* [Document text]
An Introvert’s View of The Big Night Out

I need a long time to prepare for a big night out. Like at least three weeks, there’s a lot more mental preparation than just deciding whether to wear the LBD or jeans and sparkly top. I know, I know, spontaneous nights out are usually the best, I know, but I’m not exactly 21 anymore. Gone are my days of a phone call at 7 and you’re in the bar for 9. then up bright and early for whatever I have the next day. I’m definitely shy, but I never really identified it as social anxiety but I have to go out tonight and I’m stressed! I’m writing this post on a Saturday morning and will publish on a random date in October so as not to identify the people or the night out involved.

Frankfurt - fiesta by the Main

Frankfurt – fiesta by the Main, a brilliant spontaneous night about a year ago

Recently I was given this article, 23 Signs You’re Secretly an Introvert. I am definitely an Introvert. I don’t identify to all the points there, but I definitely feel this article.

1. You find small talk incredibly cumbersome. I love the idea of going to parties, meeting new people and expanding my social circle but I run out of things to say once the initial what’s-your-name-where-do-you-come-from-what-do-you-do’s are finished. Once I’m comfortable I’ll open up and find my feet. But how to give the impression I’m not just being closed and ignorant? I find it’s easier in one-to-one situations – to have that long catch-up chat after not seeing someone for a long time. I don’t shy away from it, I mean, small-talk isn’t a nightmare, I’ve got my stock questions and wine always helps loosen my reserve!

I wish!

10. You start to shut down after you’ve been active for too long. This is true, I’m always knackered after a night out. It doesn’t help that bars are open until 3am now. And if you’re really scraping the barrel Subside’s open til 6am. “Everything introverts do in the outside world causes them to expend energy, after which they’ll need to go back and replenish their stores in a quiet environment“. I need a few quiet weekends after any big night, to relax and recharge and get myself straight in the house and in my head before heading anywhere again.

[Image question records]
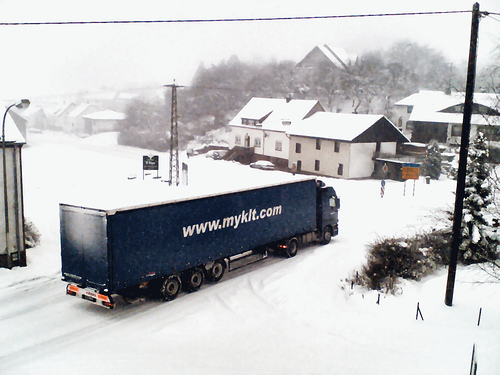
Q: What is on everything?
A: Snow.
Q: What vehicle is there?
A: Truck.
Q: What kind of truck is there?
A: 18-wheeler.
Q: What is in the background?
A: Houses.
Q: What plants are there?
A: Bushes.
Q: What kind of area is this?
A: Residential.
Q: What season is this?
A: Winter.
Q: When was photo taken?
A: In daytime.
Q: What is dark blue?
A: Truck.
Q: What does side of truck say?
A: Myklt.com.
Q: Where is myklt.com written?
A: Side of truck.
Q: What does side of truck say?
A: Myklt.com.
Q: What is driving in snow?
A: Large semi truck.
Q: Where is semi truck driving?
A: In the snow.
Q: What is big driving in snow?
A: Semi truck.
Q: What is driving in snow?
A: Huge semi truck.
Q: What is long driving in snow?
A: Semi truck.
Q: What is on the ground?
A: Snow.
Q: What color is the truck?
A: Blue.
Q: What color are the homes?
A: White.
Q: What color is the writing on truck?
A: White.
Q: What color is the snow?
A: White.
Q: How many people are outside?
A: None.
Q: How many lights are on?
A: None.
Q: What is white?
A: Snow.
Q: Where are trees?
A: In the distance.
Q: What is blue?
A: A truck.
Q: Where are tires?
A: Under the truck.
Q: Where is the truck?
A: On the road.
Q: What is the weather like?
A: Snowy.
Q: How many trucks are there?
A: One.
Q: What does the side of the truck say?
A: www.mykit.com.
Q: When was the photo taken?
A: Daytime.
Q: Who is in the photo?
A: Nobody.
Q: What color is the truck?
A: Blue.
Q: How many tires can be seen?
A: Five.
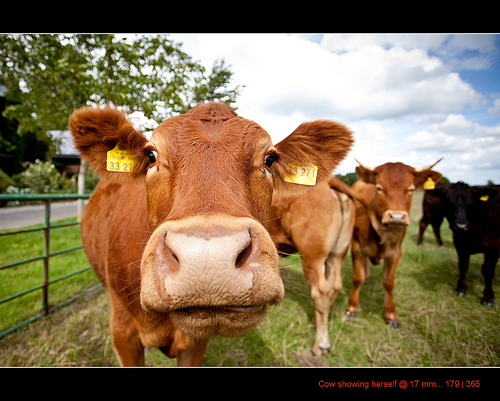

* [What you need to do]
1. List every clock time mentioned in the text about an introvert's view of a big night out.
2. Proceed with the text about an introvert's view of a big night out, picking up after its last sentence.

* [Results by task]
1. 7, 9, 3am, 6am

2.
13. You actively avoid any shows that might involve audience participation. Seriously, seriously don’t like this. When I was a child I just felt stupid going to the panto and shouting at actors who clearly knew that the the wicked witch was “behind you!”. Dumbass. People dressed as animals or those gold and silver street performers that follow you down the street, you can chuff off too, I’m on to you.

20. You look at the big picture. This is more a thinking thing, at work I prefer to know why I’m doing a particular task and where this little bit fits into the whole process, and what that means in the context of the company. Knowing where I sit in the bigger picture is really motivating.

23. You alternate between phases of work and solitude, and periods of social activity. It’s all about balance, nights out vs quiet nights in. I need that balance. One spontaneous night and another about six weeks in the planning all I want tonight is to stay in and veg with the TV.

I have to really prepare myself for a night out. If I’ve only got a few days I can’t always get in the mood, I’ll feel crap in everything I try on and if I’ve already got something planned in between I can get really tired easily. Then I need something to buoy my spirits a day or two before, because if not then I can start to have doubts and really not want to go. This morning this is how I feel. Last night I was worse, I just wanted to say fuck it and call my girlfriends and open that bottle of prosecco that we’ve got in the fridge.  But I’m going.

Night-out preparation usually plays out like this :

What the bloody hell am I going to wear?!

What the bloody hell am I going to wear?!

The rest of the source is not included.